The weakness in the House version lies in the low tax rates for fermented liquor (due to the intervention of the Nationalist People’s Coalition or NPC) and the wide tax rates between imported and local products for distilled spirits, allegedly violates the World Trade Organization rules.
After long and intensive discussions, the bicameral conference has forged agreements on the key issues, namely:
1. A movement to a unitary tax rate of PHP 30 per pack by 2017 for manufactured cigarettes.2. A movement to a unitary tax rate of PHP 23.50 per volume liter by 2017 for fermented liquor.3. A hybrid tax (composed of specific and ad valorem taxes) for distilled spirits, which by 2015 will be equivalent to a specific tax rate of PHP 20 per proof liter and an ad valorem tax rate of 20 per cent of net retail price per proof.4. The indexation of the specific tax rates by four percent annually, once the unitary tax rates are consolidated.5. The removal of the price classification freeze.
All these are big gains. The incremental revenues of less than PHP35 billion, however, will fall short of the desired goal of the Executive, especially the Department of Health. But the victory must primarily be seen from the perspective of the great health impact (especially the significant reduction of smoking prevalence and the associated economic costs) and the long-term institutional impact of the reform.
The members of the bicameral conference thus deserve praise for having made these agreements.
The bicameral conference’s unfinished business is limited to the issue of earmarking. We trust that the bicameral conference will be guided by the principle that any earmarking be flexible, efficient, and aligned to the priority programs of the Department of Health and PhilHealth. As a rule, the fixed and exaggerated allocations that Senator Recto insists on violate such principles.
Still and all, the reform advocates cannot count the chickens before they are hatched. Bantay Bicam! Remains a watchword.
Reports are circulating that some members of the bicameral conference want to re-open the talks on the issues that have already been agreed upon. This must be rejected.
The bicameral conference has locked in the reforms enumerated above. Since the media have informed public on these reforms that have been agreed upon, the hands of members of the bicameral conference are tied.

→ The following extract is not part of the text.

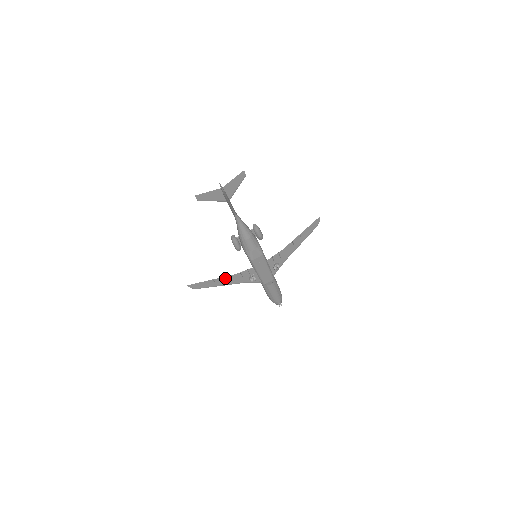
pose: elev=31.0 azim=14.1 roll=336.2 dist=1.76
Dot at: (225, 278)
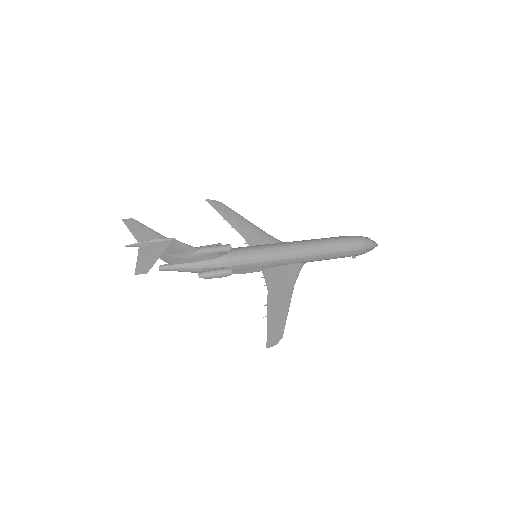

Any backward step, any dilution of these reforms will create an upheaval, the impact of which will be far greater than the storm that led to Recto’s resignation as Chair of the Senate ways and means committee.
Not only will a reversal create outrage in the coalition composed of hundred of thousands of doctors and nurses, former Cabinet officials, economic reform and good government advocates, tobacco-control activists, and the basic sector organizations, representing the millions of the poor. It will also provoke the government reformers, including the President, who have used their political capital to advance these reforms.It will disturb he international community, which has high expectations that growth will be sustained by reforms like the sin tax.
Violating the agreements will be an embarrassment to the bicameral conference members, to the Senate and the House, especially their leadership.
Any attempt to disrupt the agreements can mean only one thing. That a few traditional politicians will follow vested interests even if this means sabotaging a crowning achievement for this country to put in place fiscal, health and institutional reforms.